▶ **CHALLENGE**
Take the part that opens with the line containing "Page size: 1654x1241." and closes with the line containing "List each element's", switch "bounding box" to "enclosing rectangle", and write those lines out again with nothing else altered.

▶ **ENTRIES**
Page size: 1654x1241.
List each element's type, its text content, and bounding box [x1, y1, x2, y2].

* * *

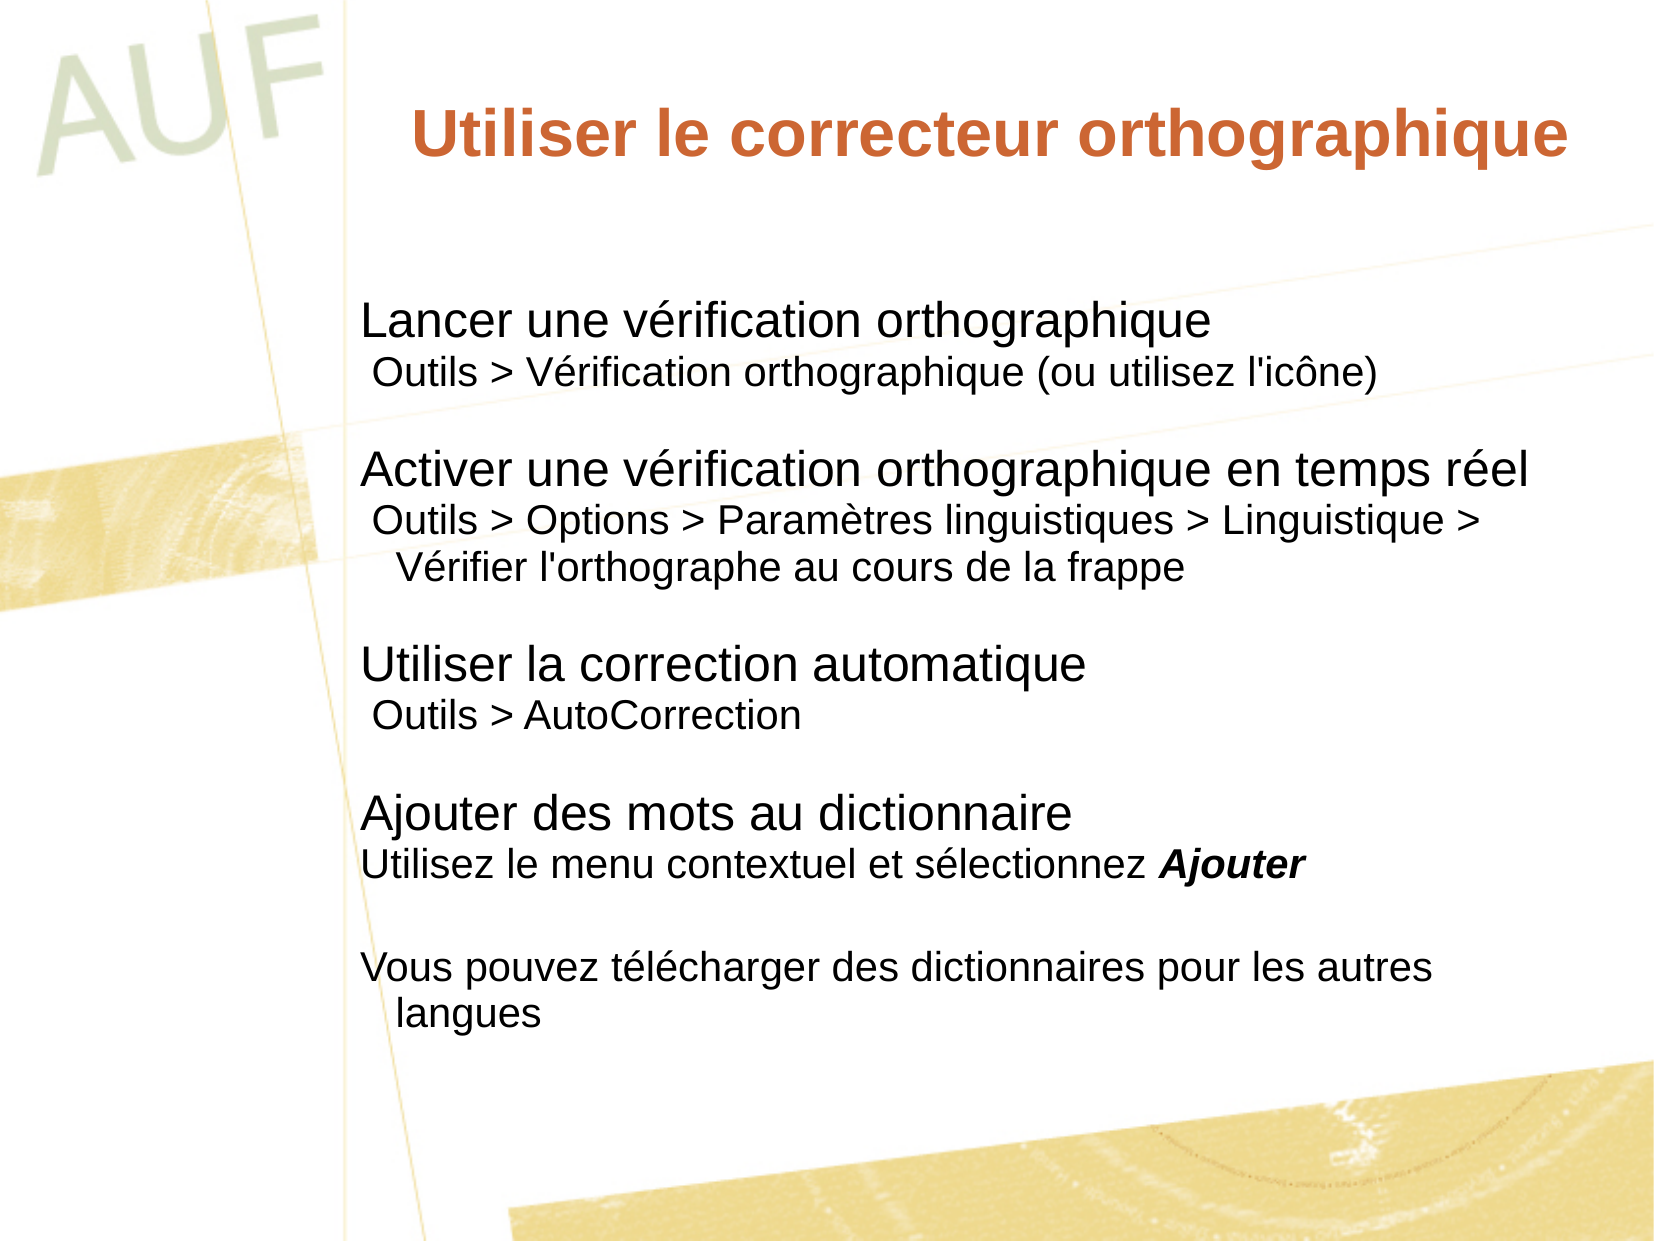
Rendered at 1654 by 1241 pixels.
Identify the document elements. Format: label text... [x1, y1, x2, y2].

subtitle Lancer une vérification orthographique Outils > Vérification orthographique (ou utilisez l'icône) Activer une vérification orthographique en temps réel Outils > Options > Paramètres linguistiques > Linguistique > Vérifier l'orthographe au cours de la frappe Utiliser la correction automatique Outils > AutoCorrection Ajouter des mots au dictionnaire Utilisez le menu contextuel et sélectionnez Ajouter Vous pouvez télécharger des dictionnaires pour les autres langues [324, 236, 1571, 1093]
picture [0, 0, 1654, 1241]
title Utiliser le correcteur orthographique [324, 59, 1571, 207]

▶ **EXPECTED ANSWER**
Page size: 1654x1241.
List each element's type, its text content, and enclosing rectangle [x1, y1, x2, y2].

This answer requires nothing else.